The gold and silver futures market continue to shine, leaving many investors who have been expectant of a market top in the lurch. In decisive trending markets, which is what we now have in gold and silver, it is always dangerous to bet against the trend reversing. I must question the wisdom of trying to call a precise top when the odds favor just following the uptrend and placing a protective stop under whatever trendline or moving average you are following. That way, the market will stop you out when the time comes and you will have retained most of your profits. But when you try to second-guess the market in a strong uptrend, you more often than not stand to lose money.

What impresses me about this market is the near-perfect symmetry of the moving averages. I like the fact that the weighted 20-day moving average for both gold and silver futures have not only acted as a strong pivotal support in recent weeks but also as a powerful directional and momentum indicator. Many have asked why the gold/silver markets should even be moving higher right now in view of various fundamental and technical data. But who cares what the "reason" is? Its been so simple: just follow the moving averages! Isn't that all we really need to know?

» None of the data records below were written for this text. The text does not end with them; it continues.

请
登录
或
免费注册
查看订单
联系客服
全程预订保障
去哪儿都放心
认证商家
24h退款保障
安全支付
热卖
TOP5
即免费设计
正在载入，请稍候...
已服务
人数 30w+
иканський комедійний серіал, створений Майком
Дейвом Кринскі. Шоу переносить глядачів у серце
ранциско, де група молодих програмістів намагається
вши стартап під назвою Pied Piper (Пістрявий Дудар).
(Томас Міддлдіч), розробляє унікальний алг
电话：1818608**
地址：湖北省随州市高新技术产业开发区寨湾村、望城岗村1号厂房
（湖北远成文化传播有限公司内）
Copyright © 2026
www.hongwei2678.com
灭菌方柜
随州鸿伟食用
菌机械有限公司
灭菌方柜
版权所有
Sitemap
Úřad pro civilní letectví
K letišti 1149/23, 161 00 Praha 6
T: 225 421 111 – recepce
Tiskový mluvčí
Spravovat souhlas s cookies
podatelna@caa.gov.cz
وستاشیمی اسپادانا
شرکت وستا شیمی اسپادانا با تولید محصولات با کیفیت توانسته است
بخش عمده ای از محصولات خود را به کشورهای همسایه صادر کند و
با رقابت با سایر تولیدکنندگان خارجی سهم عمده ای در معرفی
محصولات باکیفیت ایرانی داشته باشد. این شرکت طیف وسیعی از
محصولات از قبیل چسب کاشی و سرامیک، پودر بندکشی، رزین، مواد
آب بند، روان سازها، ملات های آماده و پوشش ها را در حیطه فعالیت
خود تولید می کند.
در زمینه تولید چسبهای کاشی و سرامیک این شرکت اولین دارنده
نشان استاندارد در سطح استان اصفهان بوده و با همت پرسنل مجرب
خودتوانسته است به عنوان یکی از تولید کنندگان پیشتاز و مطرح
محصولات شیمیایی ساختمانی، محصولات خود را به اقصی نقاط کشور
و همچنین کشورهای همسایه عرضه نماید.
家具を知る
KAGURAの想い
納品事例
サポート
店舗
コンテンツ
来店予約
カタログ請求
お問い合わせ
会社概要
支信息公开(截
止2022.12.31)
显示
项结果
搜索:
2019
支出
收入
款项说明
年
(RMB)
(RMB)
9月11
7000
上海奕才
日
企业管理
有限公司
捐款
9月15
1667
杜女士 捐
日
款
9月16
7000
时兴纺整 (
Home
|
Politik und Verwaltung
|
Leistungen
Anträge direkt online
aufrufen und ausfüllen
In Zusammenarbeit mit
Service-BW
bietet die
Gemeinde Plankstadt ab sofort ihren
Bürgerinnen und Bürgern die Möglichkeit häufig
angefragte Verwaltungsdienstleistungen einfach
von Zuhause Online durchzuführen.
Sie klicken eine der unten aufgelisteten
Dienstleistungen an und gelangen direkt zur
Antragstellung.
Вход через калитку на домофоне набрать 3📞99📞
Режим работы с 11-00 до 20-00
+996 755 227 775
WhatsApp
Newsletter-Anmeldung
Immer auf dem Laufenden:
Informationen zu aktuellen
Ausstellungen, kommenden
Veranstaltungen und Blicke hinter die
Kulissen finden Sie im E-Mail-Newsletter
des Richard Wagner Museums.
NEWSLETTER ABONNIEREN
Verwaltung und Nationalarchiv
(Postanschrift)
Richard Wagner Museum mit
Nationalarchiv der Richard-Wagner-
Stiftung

Gold has done nearly everything a technician could possibly ask of it! Aside from breaking a 3-month line of supply (see chart below) a few weeks ago, it has also rallied perfectly within the confines of a bullish parabolic bowl in its daily chart. This it the classic behavior of a market in a powerful upswing. What else can we ask of the gold market?

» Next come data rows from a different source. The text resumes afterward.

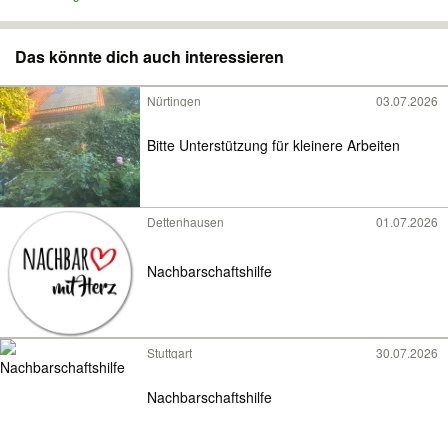
Das könnte dich auch interessieren
Nürtingen
03.07.2026
Bitte Unterstützung für kleinere Arbeiten
Dettenhausen
01.07.2026
Nachbarschaftshilfe
Stuttgart
30.07.2026
Nachbarschaftshilfe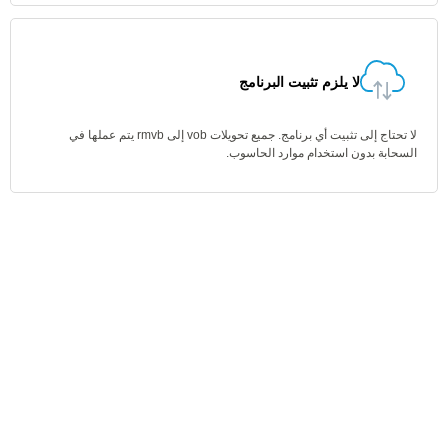
لا يلزم تثبيت البرنامج
لا تحتاج إلى تثبيت أي برنامج. جميع تحويلات vob إلى rmvb يتم عملها في
السحابة بدون استخدام موارد الحاسوب.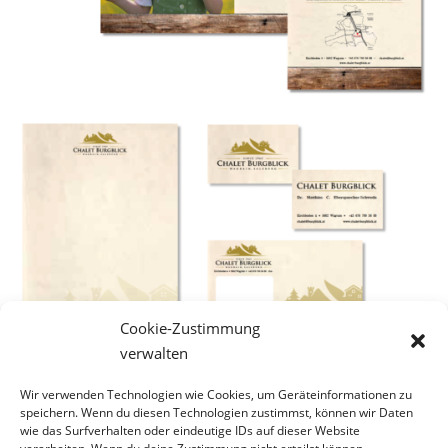
Cookie-Zustimmung
verwalten
Wir verwenden Technologien wie Cookies, um Geräteinformationen zu
speichern. Wenn du diesen Technologien zustimmst, können wir Daten
wie das Surfverhalten oder eindeutige IDs auf dieser Website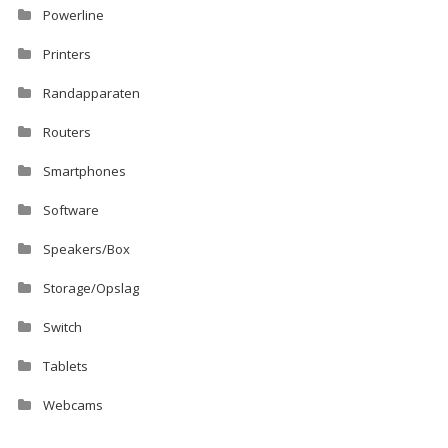
Powerline
Printers
Randapparaten
Routers
Smartphones
Software
Speakers/Box
Storage/Opslag
Switch
Tablets
Webcams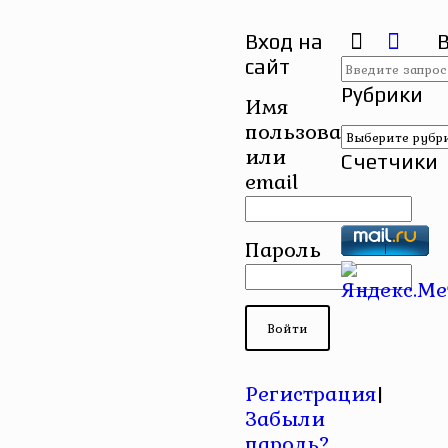
Вход на
сайт
Рубрики
Имя
пользователя
Рубрики
или
Счетчики
email
Пароль
Регистрация
|
Забыли
пароль?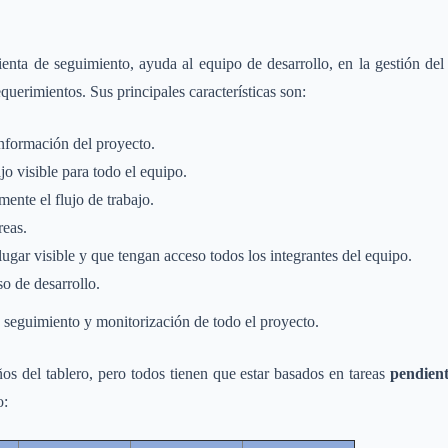
enta de seguimiento, ayuda al equipo de desarrollo, en la gestión del 
equerimientos. Sus principales características son:
 información del proyecto.
jo visible para todo el equipo.
ente el flujo de trabajo.
reas.
ugar visible y que tengan acceso todos los integrantes del equipo.
so de desarrollo.
n seguimiento y monitorización de todo el proyecto.
ños del tablero, pero todos tienen que estar basados en tareas
pendient
o:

Nearly everyone has been talking about the disparity between the bulls and the bears in the gold market, so let's examine this issue. According to the voluntary market sentiment survey conducted by tfc-charts.com (an Internet commodity charting service), 60% of respondents were bullish on the gold market's immediate prospects, while some 18% were bearish and a further 21% were neutral. Now there are a couple of different ways to interpret this data. First, we must qualify that this is NOT a scientific survey and even tfc-charts.com warns that it is not to be used for trading purposes. But still, it does have value and I place even greater value on it since it is conducted on a purely voluntary basis and therefore participants have less reason to lie about their true feelings on the market. Some will point to these high bull/bear sentiment figures as being an extreme in bullish sentiment, meaning that we can expecth a "correction" sometime in the near future. But keep in mind that in mind powerful trending markets, nearly everyone gets bullish somewhere along the way before the trend exhausts itself, so a strong bullish sentiment reading is actually to be expected. In other words, in times such as this you can pretty much chuck contrarian sentiment indicators out the window.

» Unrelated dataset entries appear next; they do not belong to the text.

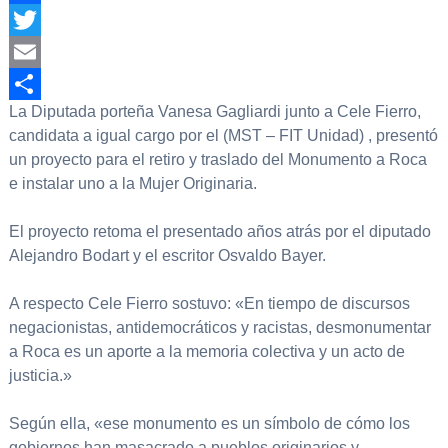
Facebook
Twitter
Email
La Diputada porteña Vanesa Gagliardi junto a Cele Fierro,
Compartir
candidata a igual cargo por el (MST – FIT Unidad) , presentó
un proyecto para el retiro y traslado del Monumento a Roca
e instalar uno a la Mujer Originaria.
El proyecto retoma el presentado años atrás por el diputado
Alejandro Bodart y el escritor Osvaldo Bayer.
A respecto Cele Fierro sostuvo: «En tiempo de discursos
negacionistas, antidemocráticos y racistas, desmonumentar
a Roca es un aporte a la memoria colectiva y un acto de
justicia.»
Según ella, «ese monumento es un símbolo de cómo los
gobiernos han masacrado a pueblos originarios y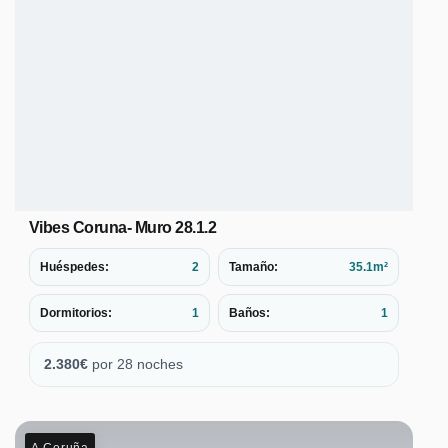
Vibes Coruna- Muro 28.1.2
Huéspedes:
2
Tamaño:
35.1m²
Dormitorios:
1
Baños:
1
2.380
€
por 28 noches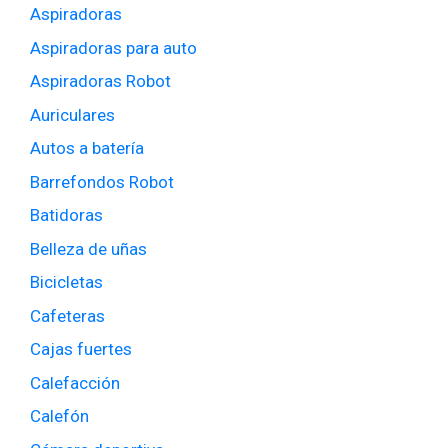
Aspiradoras
Aspiradoras para auto
Aspiradoras Robot
Auriculares
Autos a batería
Barrefondos Robot
Batidoras
Belleza de uñas
Bicicletas
Cafeteras
Cajas fuertes
Calefacción
Calefón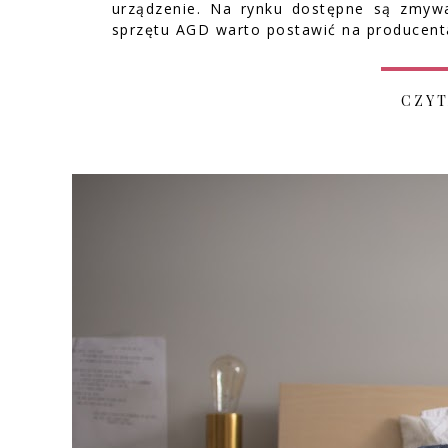
urządzenie. Na rynku dostępne są zmywa
sprzętu AGD warto postawić na producent
CZYT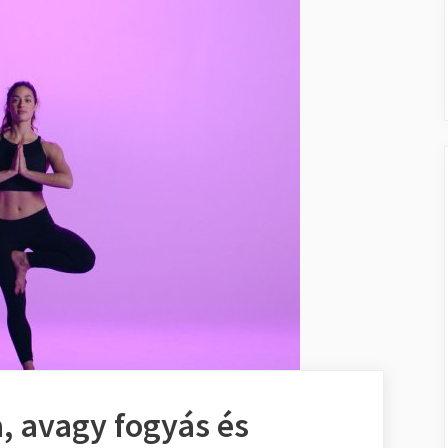
a, avagy fogyás és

Another consideration when analyzing the latest sentiment data on gold is that if you total up the "neutral" sentiment along with the "bearish" sentiment you get something like 40%, compared to 60% "bullish" sentiment. I tend to categorize the fence sitters at times like this as fulcrums since they are the "fence sitters" and obviously aren't in the market on the long side, but neither are they on the "short" side of the market. They are waiting for a definite trading signal and if it comes they will all pile their money into the market either on the long side or the short side. These fence sitters can really be a powerful pivotal force in the market at times like this when their numbers are large. So if the gold futures market breaks decisively above, say, $385 we could see all of that sideline money shoveled into the market on the long side, which would give the gold rally even more fuel for another rally.

This market has confounded the bears ever since the April bottom and has whipsawed even the bulls who have tried to call short-term peaks, only to have those peaks overcome by higher highs. As the moving averages clearly show, this is a trending market and the proper response to a trending market is to put logic aside, quit trying to second guess the market, and simply ride the trend. Those who did this have done very well to date. Unless the moving averages are violated (confirmed by a reversal of those same averages) then the market will have signaled its intention to resume the upward trend.